■ **What to do**
Can you reproduce the entries from the line containing "pose: elev=338.1 azim=83.1" through the line containing "Dot at: occluded" word for word, leaving the pictures out?

■ **Exercise input**
□ □ □ □ □ □ □

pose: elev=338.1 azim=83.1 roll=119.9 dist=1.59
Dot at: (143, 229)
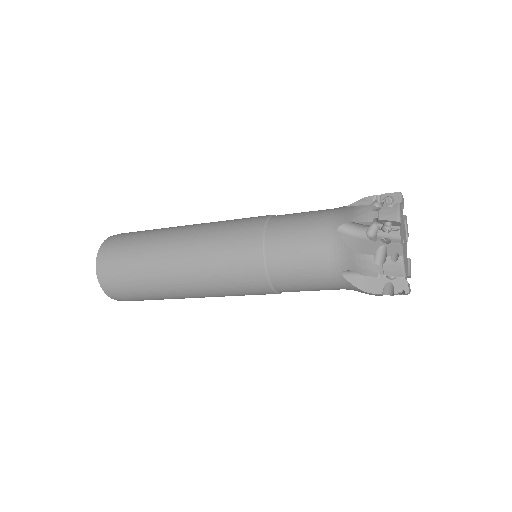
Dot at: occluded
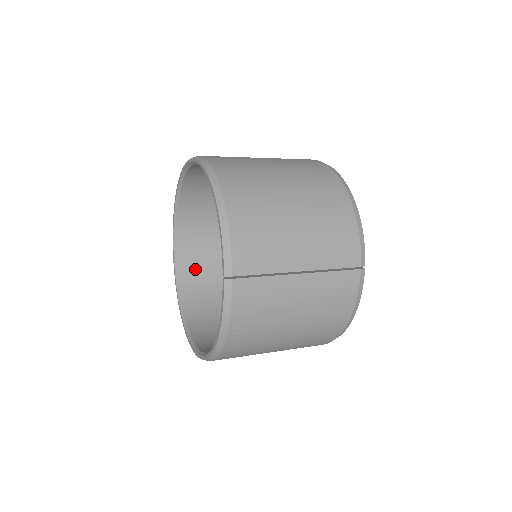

□ □ □ □ □ □ □

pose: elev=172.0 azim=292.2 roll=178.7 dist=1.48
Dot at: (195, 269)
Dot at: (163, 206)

□ □ □ □ □ □ □

■ **Answer to the problem**
pose: elev=338.1 azim=83.1 roll=119.9 dist=1.59
Dot at: (143, 229)
Dot at: occluded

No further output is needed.